Participants : David Champelovier, Hubert Garavel, Frédéric Lang, Frédéric Tronel.

Designed to speed up the compositional verification of asynchronous systems (see §  6.3.2), Bcg_Graph is a tool for generating the Bcg graphs corresponding to Fifo communication buffers efficiently.

In 2003, we extended Bcg_Graph so as to generate two other kinds of graphs:

• Bag automata, which model asynchronous communication buffers that do not preserve the ordering of messages. Each bag automaton is defined by the number and list of messages it may contain.

• Chaos automata, which are graphs containing one single state and and a set of looping transitions on that state. Each chaos automaton is defined by the list of its transition labels.

Bcg_Graph ( $2,700$ lines of C code) allows to generate large Bcg graphs (hundreds of thousands of states) within a few minutes. The generated graphs are always minimal modulo strong bisimulation.

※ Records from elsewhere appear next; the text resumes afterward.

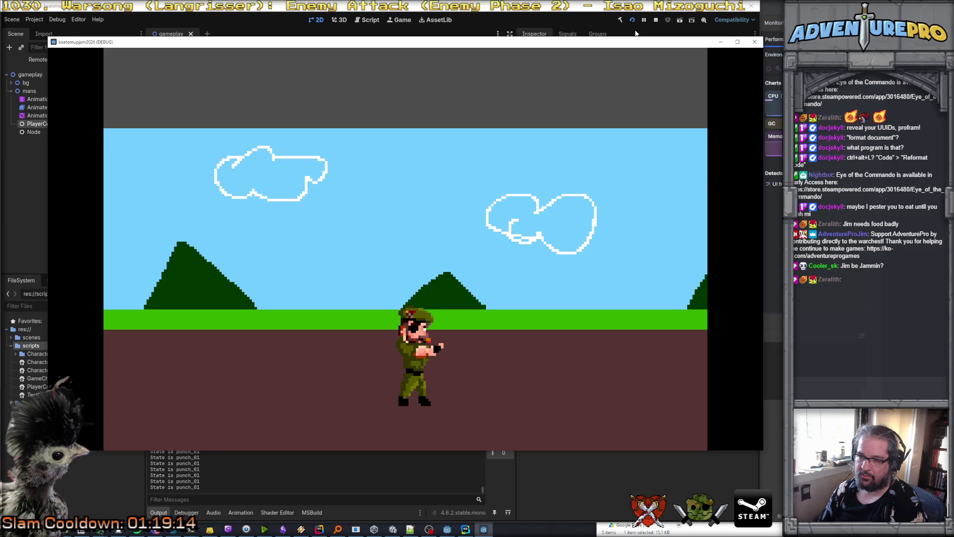
{"action": "key", "text": "Right"}
{"action": "key", "text": "j"}
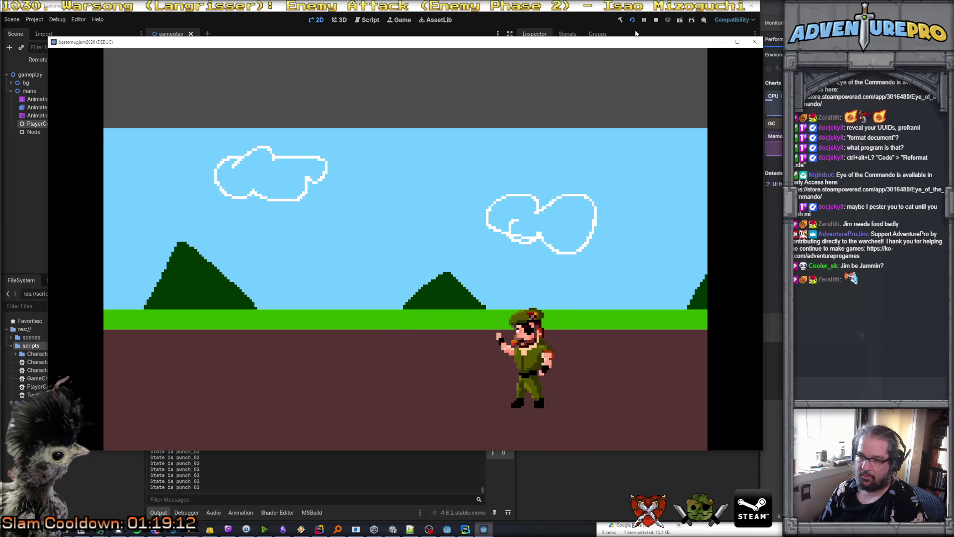
{"action": "key", "text": "Left"}
{"action": "key", "text": "j"}
{"action": "key", "text": "Left"}
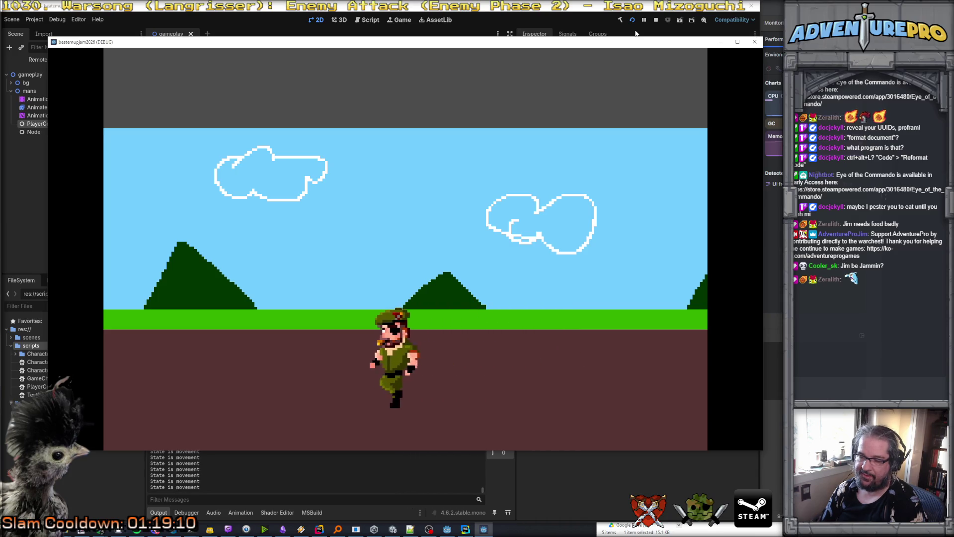
{"action": "key", "text": "space"}
Walk both ways again and chain two punches into punch_02 before returning to idle.
{"action": "key", "text": "Left"}
{"action": "key", "text": "Right"}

#### The CÆSAR_SOLVE Library

Cæsar_Solve is a generic software library for solving boolean equation systems of alternation depth 1 (i.e., without mutual recursion between minimal and maximal fixed point equations) on the fly. This library is at the core of several Cadp verification tools, namely the equivalence checker Bisimulator (see §  6.1.3), the model checker Evaluator 4.0 (see §  6.1.4), and the $\tau$ -confluence reduction tool (see §  6.1.6). The resolution method is based on boolean graphs, which provide an intuitive representation of dependencies between boolean variables; boolean graphs are handled implicitly in a way similar to the Open/Cæsar interface.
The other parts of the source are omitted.